A local company has proposed its four recently imported private aircrafts be exempt from all taxes, given that they were meant to be used for defense training, VnExpress reported on Thursday.
According to the newswire, Hanh Tinh Xanh (Green planet) Co.'s aircraft, which were brought into Vietnam late last month by sea, are subject to the 10 percent value added tax and the 30 percent special consumption tax.
Each of the two-seat aircraft costs some US$150,000, the company said.

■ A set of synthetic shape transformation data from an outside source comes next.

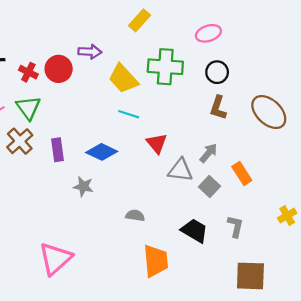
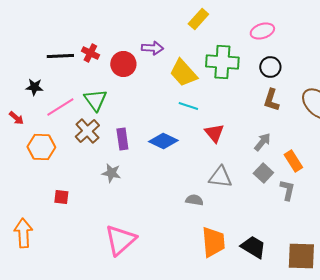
red cross: (28, 72) -> (90, 53), moved
gray triangle: (180, 170) -> (220, 177), moved
gray star: (83, 186) -> (111, 173), moved
gray L-shape: (235, 226) -> (287, 190), moved
black trapezoid: (194, 231) -> (253, 247), moved

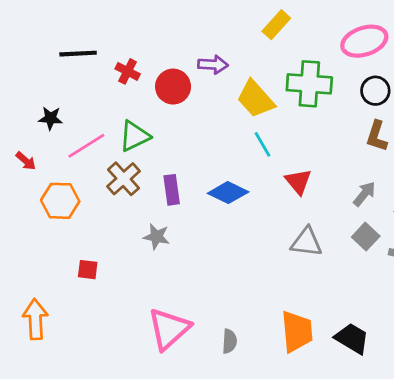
pink ellipse: (262, 31) -> (364, 41), size x1.4
black line: (60, 56) -> (78, 54), moved
green triangle: (95, 100) -> (135, 136), turned 40
cyan line: (188, 106) -> (262, 144), turned 42
gray semicircle: (194, 200) -> (229, 341), moved, turned 84

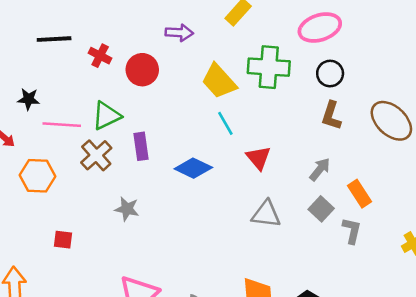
purple arrow: (213, 65) -> (179, 33), moved
pink line: (86, 146) -> (62, 125), turned 36
purple rectangle: (172, 190) -> (141, 146), moved

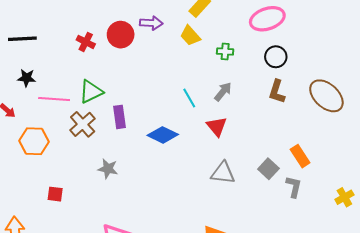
black line: (54, 39) -> (22, 39), moved
green cross: (269, 67) -> (225, 51), size x0.5
red circle: (142, 70) -> (121, 35), moved
yellow trapezoid: (219, 81) -> (190, 36), moved, size x0.7
gray arrow: (320, 169) -> (223, 92), moved

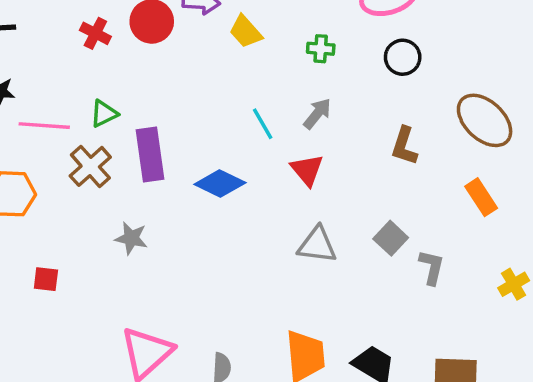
yellow trapezoid: (190, 36) -> (246, 32), moved
green triangle: (91, 92) -> (104, 114), size x0.7
brown L-shape: (277, 92) -> (404, 146), moved
purple rectangle: (120, 117) -> (150, 155), size x1.4
orange rectangle: (300, 156) -> (481, 197), moved

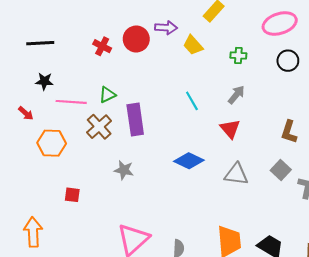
cyan line: (263, 124) -> (192, 101), moved
brown L-shape: (404, 146) -> (289, 132), moved
blue diamond: (220, 184) -> (189, 161), moved

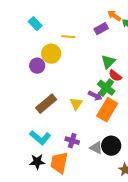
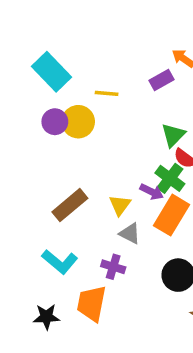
cyan rectangle: (35, 24) -> (52, 72), size x1.6
purple circle: (37, 66) -> (55, 122), moved
gray triangle: (96, 148) -> (130, 233), moved
black star: (37, 162) -> (47, 317), moved

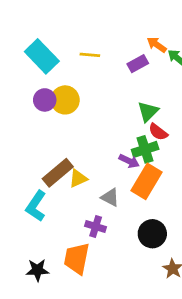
yellow line: (107, 93) -> (90, 55), moved
green cross: (170, 178) -> (145, 149), turned 35
yellow triangle: (120, 205) -> (78, 178), moved, turned 30
cyan L-shape: (60, 262) -> (36, 206), moved, turned 84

However, Cao Van Son, chairman of the company, said he has asked local agencies exempt the vehicles from the taxes, as well as from the import tax, because the aircraft will be used in defense training.
A report on newswire Dan Tri last Friday said the aircraft will be provided to the Northern Aviation Club under the Ministry of Defense for its project to promote aviation knowledge for defense purposes.
The company's support has been recognized by the ministry, and it is now an official member of the club, Dan Tri said.
The aircraft -- two flat wing planes made by Czech manufacturer ATEC, and two helicopters from the United States' Rotoway -- will have customs clearance completed at the northern city of Hai Phong's port at the end of the month, Son said.
Vietnam has at least two private aircraft. One belongs to Doan Nguyen Duc, one of the country's richest men and owner of Vietnam's second-largest listed real estate firm, Hoang Anh Gia Lai. The other belongs to Tran Dinh Long, who owns Hoa Phat Group, Vietnam's largest steel producer.
Taxes were imposed on both of the airplanes.
Meanwhile, aircraft imported by airliners such as Vietnam Airlines and Air Mekong for commercial purposes are exempt from the import tax, VnExpress reported.